- _Assigned task_: Lift out, unaltered, the lines of the material below between the line holding "волос родным волосам?" and the line holding "или иначе знают все, но как", counting both.

++++ Exercise data ++++

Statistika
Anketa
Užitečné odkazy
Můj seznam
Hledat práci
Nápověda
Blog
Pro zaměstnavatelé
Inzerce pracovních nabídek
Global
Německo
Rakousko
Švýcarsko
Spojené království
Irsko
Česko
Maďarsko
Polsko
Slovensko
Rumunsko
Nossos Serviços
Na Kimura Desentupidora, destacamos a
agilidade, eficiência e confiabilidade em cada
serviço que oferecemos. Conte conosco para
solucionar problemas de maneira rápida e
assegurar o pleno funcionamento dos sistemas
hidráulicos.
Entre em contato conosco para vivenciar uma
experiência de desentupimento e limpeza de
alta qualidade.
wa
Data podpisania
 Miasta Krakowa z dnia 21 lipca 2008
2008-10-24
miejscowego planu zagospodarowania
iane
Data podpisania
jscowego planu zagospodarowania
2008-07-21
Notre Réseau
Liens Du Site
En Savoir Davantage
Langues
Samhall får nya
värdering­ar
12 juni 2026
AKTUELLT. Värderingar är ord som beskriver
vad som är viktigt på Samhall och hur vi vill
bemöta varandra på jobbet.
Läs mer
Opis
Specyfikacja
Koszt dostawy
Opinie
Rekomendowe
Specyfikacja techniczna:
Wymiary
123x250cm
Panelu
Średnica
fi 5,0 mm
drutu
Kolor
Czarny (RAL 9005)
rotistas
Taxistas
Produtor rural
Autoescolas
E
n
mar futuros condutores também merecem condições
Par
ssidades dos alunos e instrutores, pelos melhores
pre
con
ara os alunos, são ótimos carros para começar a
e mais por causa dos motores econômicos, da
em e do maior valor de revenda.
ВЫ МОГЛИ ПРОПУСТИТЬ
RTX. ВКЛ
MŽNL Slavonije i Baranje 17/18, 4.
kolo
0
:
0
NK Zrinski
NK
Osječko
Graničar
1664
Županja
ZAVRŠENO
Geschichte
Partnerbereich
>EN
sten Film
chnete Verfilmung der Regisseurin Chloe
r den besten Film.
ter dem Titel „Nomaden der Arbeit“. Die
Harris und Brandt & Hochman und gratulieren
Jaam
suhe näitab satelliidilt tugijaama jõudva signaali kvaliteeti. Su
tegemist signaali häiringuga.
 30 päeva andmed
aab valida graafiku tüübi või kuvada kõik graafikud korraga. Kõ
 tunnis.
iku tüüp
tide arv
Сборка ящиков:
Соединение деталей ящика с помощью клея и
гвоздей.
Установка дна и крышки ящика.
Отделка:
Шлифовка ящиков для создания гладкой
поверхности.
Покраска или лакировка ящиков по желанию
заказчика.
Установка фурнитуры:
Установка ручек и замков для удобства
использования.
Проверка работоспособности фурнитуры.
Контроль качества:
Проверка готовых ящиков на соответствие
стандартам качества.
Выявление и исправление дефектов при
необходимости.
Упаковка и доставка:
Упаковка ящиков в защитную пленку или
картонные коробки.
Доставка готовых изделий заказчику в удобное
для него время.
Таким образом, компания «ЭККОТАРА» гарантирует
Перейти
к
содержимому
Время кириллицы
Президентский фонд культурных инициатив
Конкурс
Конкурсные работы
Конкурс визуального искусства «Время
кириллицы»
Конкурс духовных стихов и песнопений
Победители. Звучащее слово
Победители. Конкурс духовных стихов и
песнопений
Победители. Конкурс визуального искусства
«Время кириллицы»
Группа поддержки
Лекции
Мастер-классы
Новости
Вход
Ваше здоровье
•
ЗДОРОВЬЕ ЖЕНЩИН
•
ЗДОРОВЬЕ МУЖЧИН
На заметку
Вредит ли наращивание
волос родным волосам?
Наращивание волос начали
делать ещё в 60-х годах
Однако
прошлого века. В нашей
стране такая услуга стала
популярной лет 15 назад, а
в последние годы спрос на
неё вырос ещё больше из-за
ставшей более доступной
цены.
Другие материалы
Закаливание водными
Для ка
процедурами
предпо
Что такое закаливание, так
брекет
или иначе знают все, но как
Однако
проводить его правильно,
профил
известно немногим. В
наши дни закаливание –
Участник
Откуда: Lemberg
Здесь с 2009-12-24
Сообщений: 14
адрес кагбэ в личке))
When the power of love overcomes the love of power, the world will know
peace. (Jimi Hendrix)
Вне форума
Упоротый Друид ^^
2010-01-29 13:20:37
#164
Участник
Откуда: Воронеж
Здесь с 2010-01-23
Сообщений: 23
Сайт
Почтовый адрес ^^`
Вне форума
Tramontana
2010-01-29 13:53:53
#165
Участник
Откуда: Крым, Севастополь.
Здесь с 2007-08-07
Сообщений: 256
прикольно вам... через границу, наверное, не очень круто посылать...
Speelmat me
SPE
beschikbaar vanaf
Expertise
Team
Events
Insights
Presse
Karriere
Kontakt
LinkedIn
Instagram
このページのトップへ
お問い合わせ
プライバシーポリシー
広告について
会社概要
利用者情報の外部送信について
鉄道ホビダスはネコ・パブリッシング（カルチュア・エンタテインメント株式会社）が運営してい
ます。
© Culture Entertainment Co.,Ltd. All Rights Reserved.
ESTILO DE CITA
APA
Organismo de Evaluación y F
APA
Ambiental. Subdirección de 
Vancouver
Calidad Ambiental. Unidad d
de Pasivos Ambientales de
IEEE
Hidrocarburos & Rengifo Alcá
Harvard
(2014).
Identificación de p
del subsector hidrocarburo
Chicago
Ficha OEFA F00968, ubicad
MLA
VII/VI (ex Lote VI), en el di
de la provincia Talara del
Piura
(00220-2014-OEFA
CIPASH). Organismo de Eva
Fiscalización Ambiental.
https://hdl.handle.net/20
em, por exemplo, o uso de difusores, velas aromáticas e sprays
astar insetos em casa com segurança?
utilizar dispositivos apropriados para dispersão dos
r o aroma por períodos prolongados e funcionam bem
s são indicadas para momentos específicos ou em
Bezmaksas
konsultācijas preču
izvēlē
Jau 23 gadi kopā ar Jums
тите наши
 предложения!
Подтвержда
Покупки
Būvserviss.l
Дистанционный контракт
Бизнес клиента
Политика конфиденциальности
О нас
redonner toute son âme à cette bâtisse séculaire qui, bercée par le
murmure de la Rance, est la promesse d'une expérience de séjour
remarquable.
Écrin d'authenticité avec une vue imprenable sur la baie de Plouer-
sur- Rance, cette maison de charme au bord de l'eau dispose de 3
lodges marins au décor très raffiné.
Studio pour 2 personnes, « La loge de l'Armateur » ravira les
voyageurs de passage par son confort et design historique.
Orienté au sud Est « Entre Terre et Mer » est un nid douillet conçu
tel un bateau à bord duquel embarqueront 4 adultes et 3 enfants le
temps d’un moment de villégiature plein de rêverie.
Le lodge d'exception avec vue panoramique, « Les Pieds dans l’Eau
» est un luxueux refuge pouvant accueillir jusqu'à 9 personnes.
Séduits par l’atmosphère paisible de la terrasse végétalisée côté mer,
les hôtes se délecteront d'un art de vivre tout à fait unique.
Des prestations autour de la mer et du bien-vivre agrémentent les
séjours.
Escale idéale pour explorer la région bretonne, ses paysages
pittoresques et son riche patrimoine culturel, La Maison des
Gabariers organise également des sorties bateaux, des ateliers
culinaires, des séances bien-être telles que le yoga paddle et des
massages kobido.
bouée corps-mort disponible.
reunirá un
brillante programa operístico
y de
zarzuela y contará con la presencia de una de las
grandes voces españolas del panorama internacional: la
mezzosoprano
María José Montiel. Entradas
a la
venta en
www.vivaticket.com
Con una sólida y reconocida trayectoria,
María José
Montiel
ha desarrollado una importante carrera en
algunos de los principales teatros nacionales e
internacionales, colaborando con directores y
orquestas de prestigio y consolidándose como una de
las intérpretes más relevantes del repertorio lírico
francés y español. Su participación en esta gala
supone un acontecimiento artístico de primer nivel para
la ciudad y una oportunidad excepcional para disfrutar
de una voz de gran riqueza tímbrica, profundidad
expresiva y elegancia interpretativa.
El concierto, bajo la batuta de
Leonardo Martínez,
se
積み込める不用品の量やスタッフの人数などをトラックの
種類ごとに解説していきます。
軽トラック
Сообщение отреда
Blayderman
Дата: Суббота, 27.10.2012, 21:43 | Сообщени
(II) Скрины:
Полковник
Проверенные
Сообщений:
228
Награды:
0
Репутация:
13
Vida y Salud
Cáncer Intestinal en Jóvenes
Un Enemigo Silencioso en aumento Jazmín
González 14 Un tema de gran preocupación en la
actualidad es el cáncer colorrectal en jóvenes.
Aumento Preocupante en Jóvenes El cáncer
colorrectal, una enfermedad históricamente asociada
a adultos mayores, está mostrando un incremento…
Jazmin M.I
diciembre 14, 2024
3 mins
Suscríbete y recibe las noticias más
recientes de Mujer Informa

++++

- _Written response_:
волос родным волосам?
Наращивание волос начали
делать ещё в 60-х годах
Однако
прошлого века. В нашей
стране такая услуга стала
популярной лет 15 назад, а
в последние годы спрос на
неё вырос ещё больше из-за
ставшей более доступной
цены.
Другие материалы
Закаливание водными
Для ка
процедурами
предпо
Что такое закаливание, так
брекет
или иначе знают все, но как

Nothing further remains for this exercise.